• Text shown
- - - - - - -

I think the idea is to divide between current people('s individual extrapolated goal systems) once and for all time, in which case this poses no problem as long as personal identity isn't significantly blurred between now and FAI.

This discussion of "Friendly AI" is hopelessly anthropomorphic. It seems to be an attempt to imagine what a FAI optimizing the world to given person's values will do, and these are destined to fail, if you bring up specific details, which you do. A FAI is a system expected to do something good, not a specific good thing known in advance. You won't see it coming.

(More generally, see the Fun theory sequence.)

Yes, I think that this is right. An FAI would try to create a world in which we are all better off. That doesn't mean that the world would be as any one of us considers perfect. Perhaps each of us would still consider it to be very suboptimal. But all of us would still desire it over the present world. In other words, let's grant, for the sake of argument, that most of us are doomed to continue to suffer from losing zero-sum status games forever. Nonetheless, there are possible worlds within which we all, even the losers, would much rather play these games. So there is still a lot that an FAI could do for us.
You can't think about what specifically FAI will do, period. It seems quite likely there will be no recognizable humans in a world rebuilt by FAI. Any assumption is suspect, even the ones following from the most reliable moral heuristics.
Is it correct to call it FAI, then? Do you see a world with "no recognizable humans" as a very likely thing for the human race (or its extrapolated volition) to collectively want?
I'm considering the case of FAI, that is humanity's preference correctly rendered. Status quo has no power. So the question shouldn't be whether "no recognizable humans" is the particular thing humanity wants, but rather whether "preserving recognizable humans" happens to be the particular thing that humanity wants. And I'm not sure there are strong enough reasons to expect "world with recognizable humans" to be the optimal thing to do with the matter. It might be, but I'm not convinced we know enough to locate this particular hypothesis. The default assumption that humans want humans seems to stem from the cached moral intuition promoted by availability in the current situation, but reconstructing the optimal situation from preference is a very indirect process, that won't respect the historical accidents of natural development of humanity, only humanity's values.

- - - - - - -

• Task requirements
Answer these questions from the Friendly AI discussion:
(a) Which sequence does it point readers to?
(b) What does it say a FAI is expected to do, instead of a specific good thing known in advance?
(c) What does it say there will quite likely be none of in a world rebuilt by FAI?
The listing plays no part in the work on this text.

• Data section
- - - - - - -

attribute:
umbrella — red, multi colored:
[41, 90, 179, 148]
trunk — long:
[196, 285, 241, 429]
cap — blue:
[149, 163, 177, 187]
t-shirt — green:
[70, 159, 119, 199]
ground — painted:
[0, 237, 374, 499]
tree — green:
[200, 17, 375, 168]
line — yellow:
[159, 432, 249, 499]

- - - - - - -

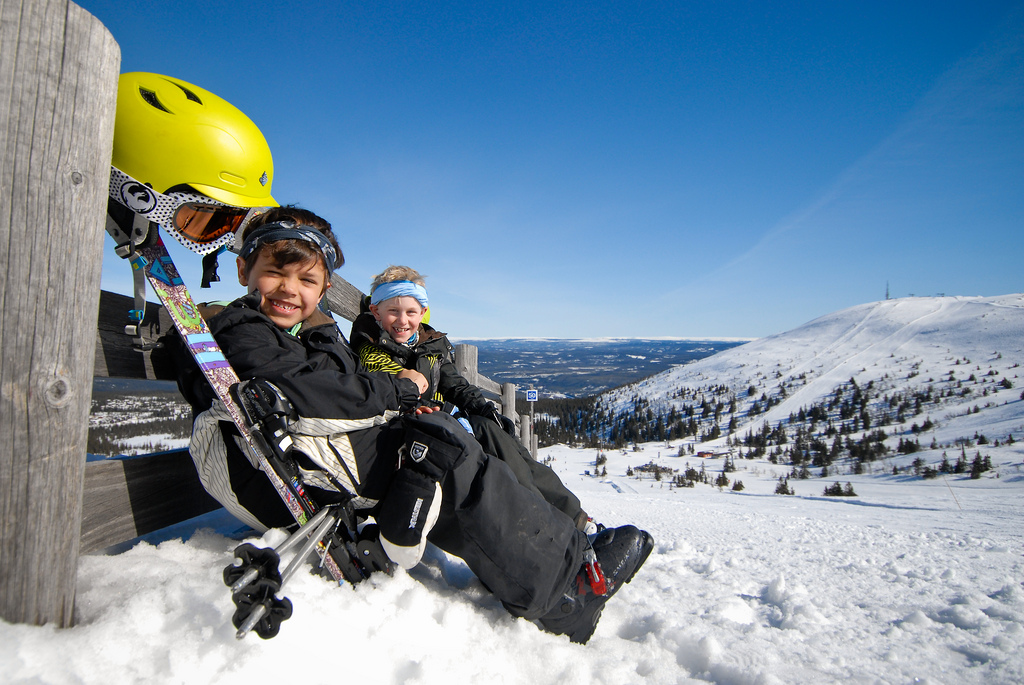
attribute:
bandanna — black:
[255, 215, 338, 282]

- - - - - - -

• Task answer
(a) The Fun theory sequence.
(b) Something good.
(c) Recognizable humans.